%load_ext autoreload
%autoreload 2
import networkx as nx
import itertools
import numpy as np
import pandas as pd
import matplotlib.pyplot as plt
from matplotlib.pyplot import figure
import netwulf
import seaborn as sns

import structify_net as stn
import structify_net.viz as viz
import structify_net.zoo as zoo
import structify_net.scoring as scoring

The autoreload extension is already loaded.
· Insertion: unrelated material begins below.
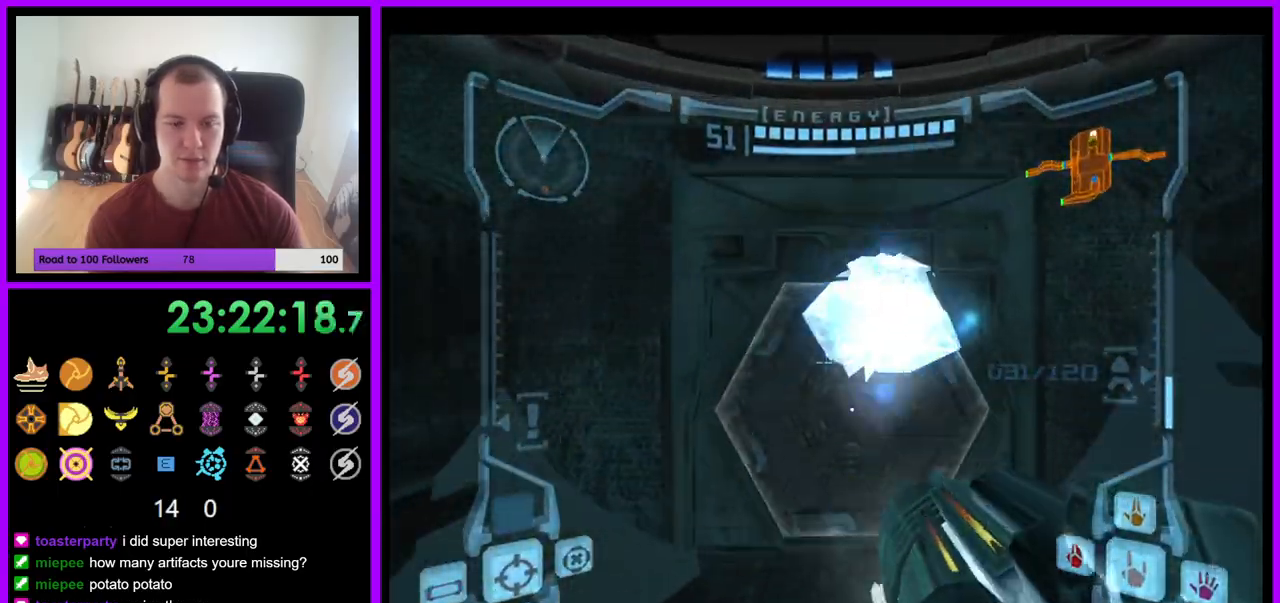
{"buttons": ["L1"], "left_stick": "up", "right_stick": "center", "events": []}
To reload it, use:
  %reload_ext autoreload

Introduction to Structify_Net

Structify_Net is a network generator provided as a python library.
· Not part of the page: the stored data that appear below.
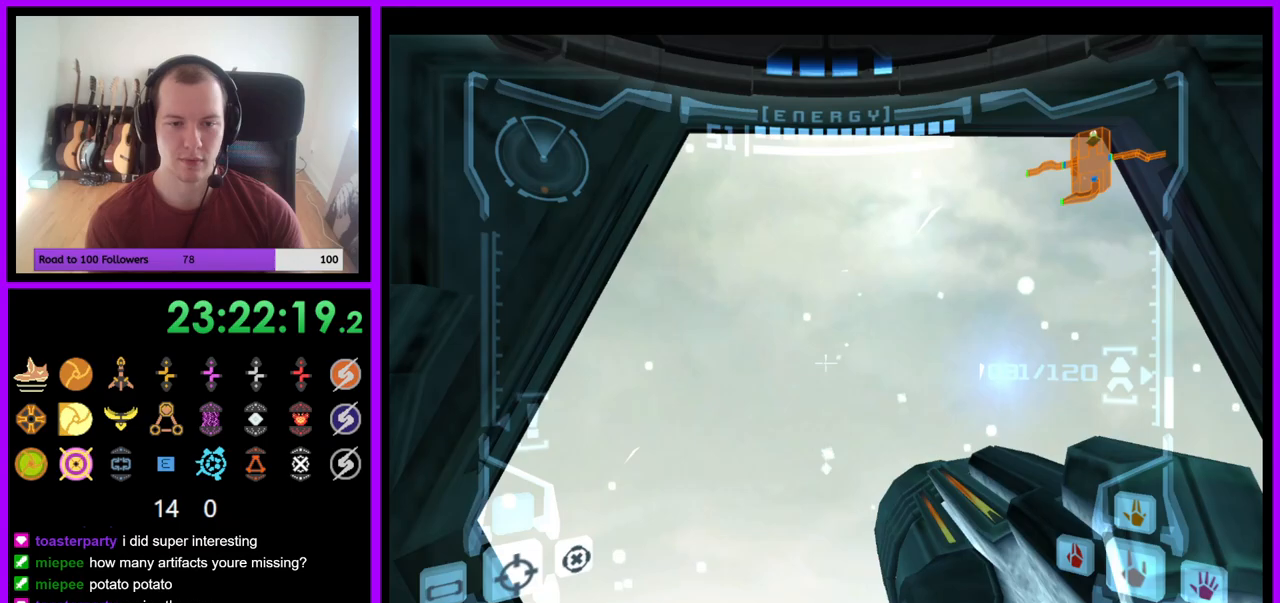
{"buttons": ["L1"], "left_stick": "up", "right_stick": "center"}
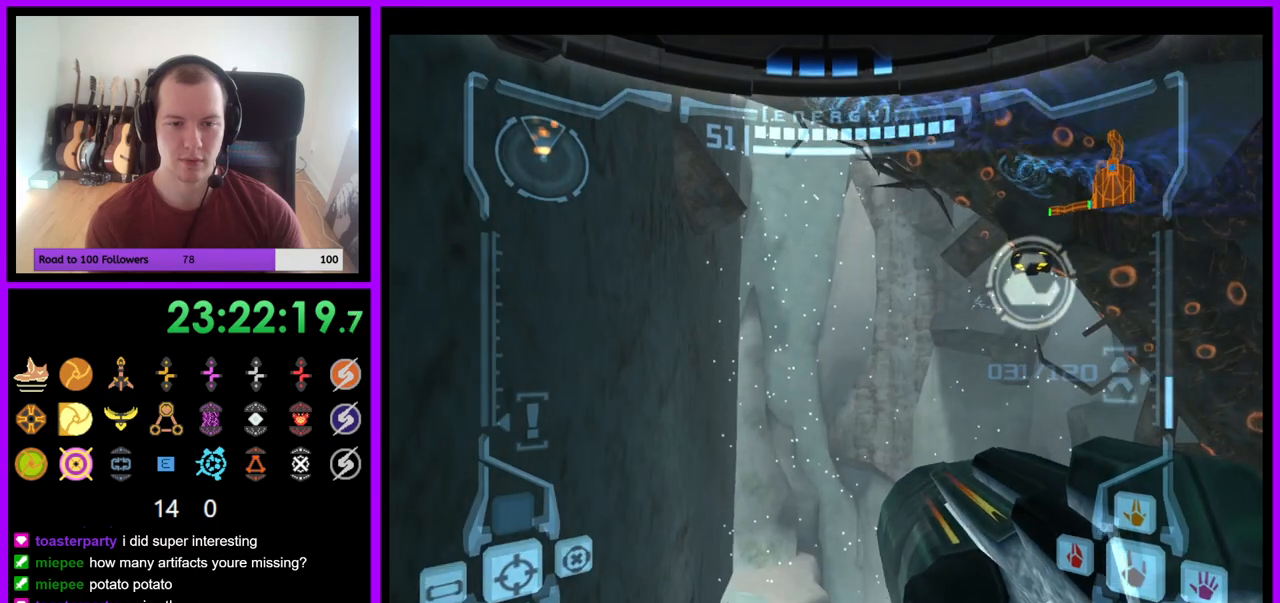
{"buttons": [], "left_stick": "right", "right_stick": "center", "events": [[17, "left_stick", "center"], [50, "L1", "up"], [300, "left_stick", "right"], [383, "left_stick", "center"], [467, "left_stick", "right"]]}
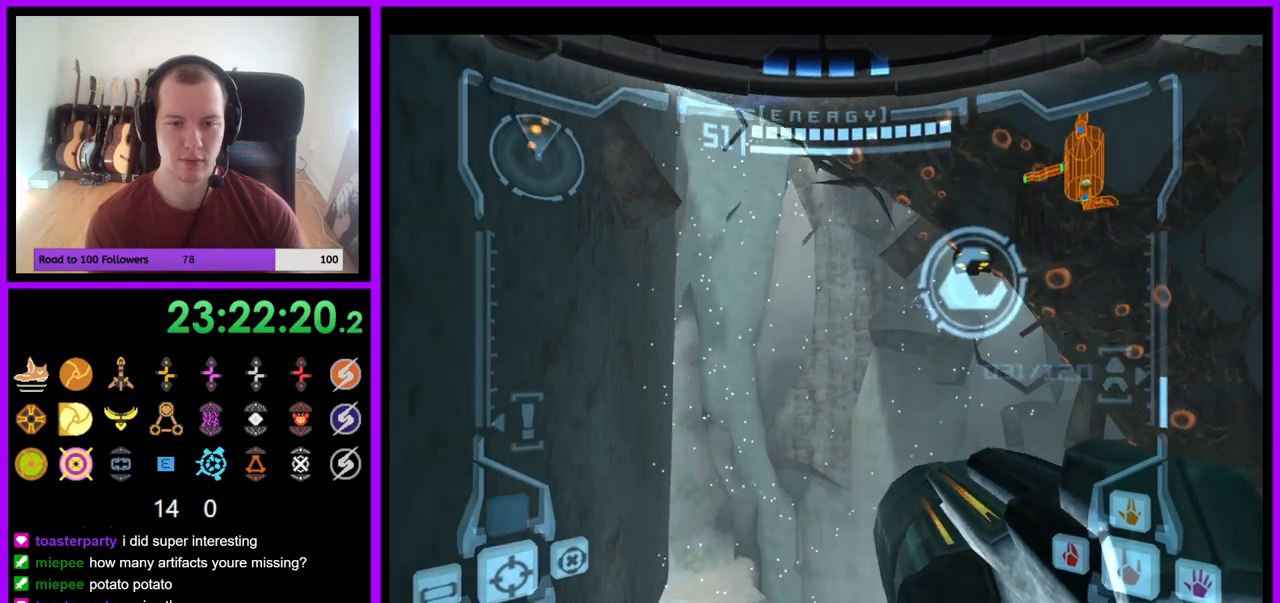
{"buttons": [], "left_stick": "right", "right_stick": "center"}
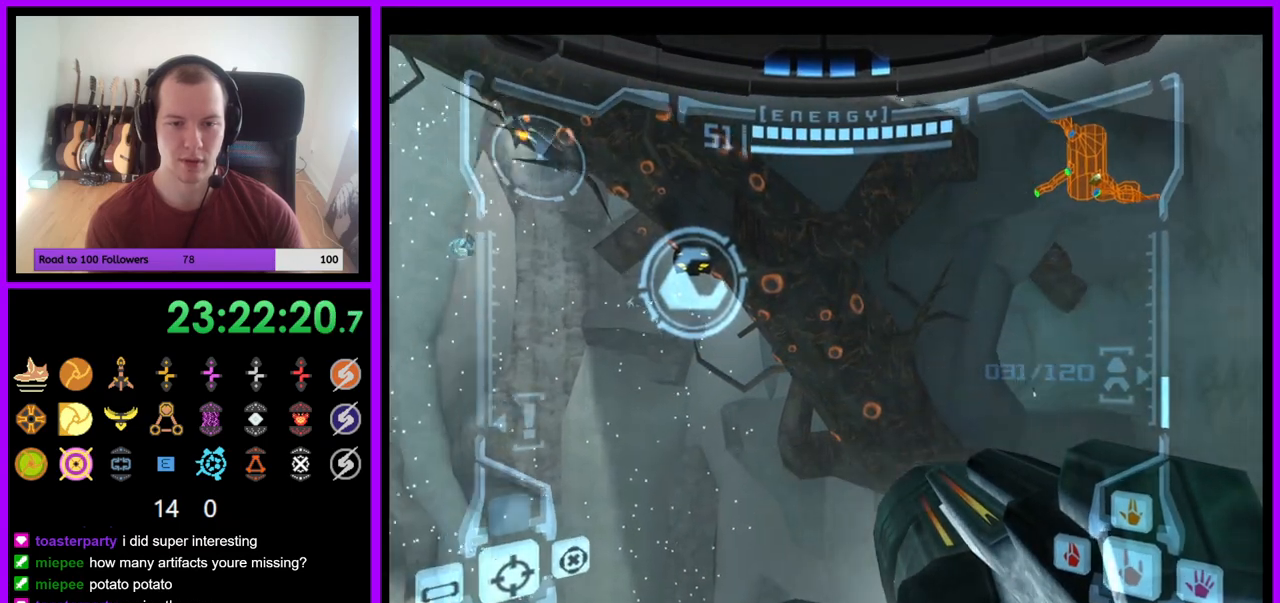
{"buttons": [], "left_stick": "left", "right_stick": "center", "events": [[183, "left_stick", "center"], [483, "left_stick", "left"]]}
It allows to generate networks with: * A chosen number of nodes and edges * A chosen structure * A constrolled amount of randomness

Step 1: Graph properties definition

We start by defining the number of nodes and edges that we want

n=128
m=512

Step 2: Structure definion

We start by defining a structure, by ordering the pairs of nodes in the graph from the most likely to appear to the less likely to appear. For instance, if we assume that our network is a spatial network, and that each node has a position in an euclidean space, we can define that the pairs of nodes are ranked according to their distance in this space.
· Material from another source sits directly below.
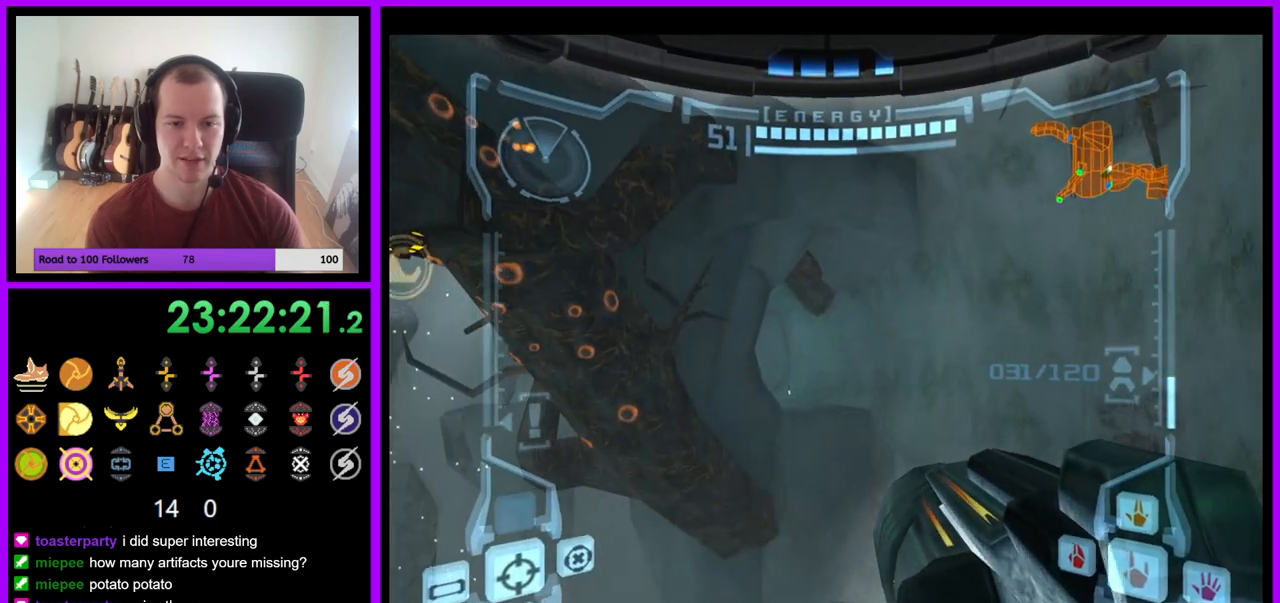
{"buttons": [], "left_stick": "down-left", "right_stick": "center", "events": [[133, "A", "down"], [217, "A", "up"], [217, "right_stick", "up"], [300, "right_stick", "center"], [367, "left_stick", "down-left"]]}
Many classic structures are already implemented in Structify-Net. For the sake of example, here we define a very simple organisation, which actually correspond to a nested structure, by defining a sorting function. This simple function only requires the nodes ids. we could provide node attributes in the third parameter.

def R_nestedness(u,v,_):
    return u+v

We then generate a Rank_model object using Structify-net

rank_nested = stn.Rank_model(n,R_nestedness)

A way to visualize the resulting structure is to plot the node pairs order as a matrix

figure(figsize=(4, 4), dpi=80)

rank_nested.plot_matrix()

Step 3: Edge probability definition

Now that we know which node pairs are the most likely to appear, we need to define a function $f$ that assign edge probabilities on each node pair, by respecting some constraints: * The expected number of edges must be equal to the chosen parameter m, i.e. $\sum_{u,v\in G}f(rank(u,v))=m$ * For any two node pairs $e_1$ and $e_2$, if $rank(e_1)>rank(e_2)$, then $f(e_1)\geq f(e_2)$

Although any such function can be provided, Structify-net provides a convenient function generator, using a constraint parameter $\epsilon \in [0,1]$, such as 0 corresponds to a deterministic structure, the m pairs of highest rank being connected by an edge, while 1 corresponds to a fully random network.

probas = rank_nested.get_generator(epsilon=0.5,m=m)

We can plot the probability as a function of rank for various values of epsilon

fig, ax = plt.subplots()
for epsilon in np.arange(0,1.1,1/6):
    probas = rank_nested.get_generator(epsilon=epsilon,m=m)
    elt = probas.plot_proba_function(ax=ax)
    #elt=viz.plot_proba_function(probas,ax=ax)
    elt[-1].set_label(format(epsilon, '.2f'))
    #fig_tem.plot(label="pouet"+str(epsilon))
ax.legend(title="$\epsilon$")

<matplotlib.legend.Legend at 0x2e8157d10>

Step 4: Generate a graph from edge probabilities

generator = rank_nested.get_generator(epsilon=0.5,m=m)
g_generated = generator.generate()

figure(figsize=(4, 4), dpi=80)
viz.plot_adjacency_matrix(g_generated)

<AxesSubplot: >

Whole process in a function

The whole process of graph generation from a desired number of nodes and edges can be done in a single function

g_example = rank_nested.generate_graph(epsilon=0,m=500)

Structure Zoo

StructifyNet already implement various graph structure. They are exemplified below

n=128
m=512
figure(figsize=(12, 12), dpi=80)
for i,(name,rank_model) in enumerate(zoo.get_all_rank_models(n=128,m=m).items()):
    ax = plt.subplot(4,4,i+1 )

    rank_model.plot_matrix()

    ax.set_title(name)

Graph description

Models generate graphs having specific properties. Structify-Net includes various scores that can be used to characterize networks –and the model generating them.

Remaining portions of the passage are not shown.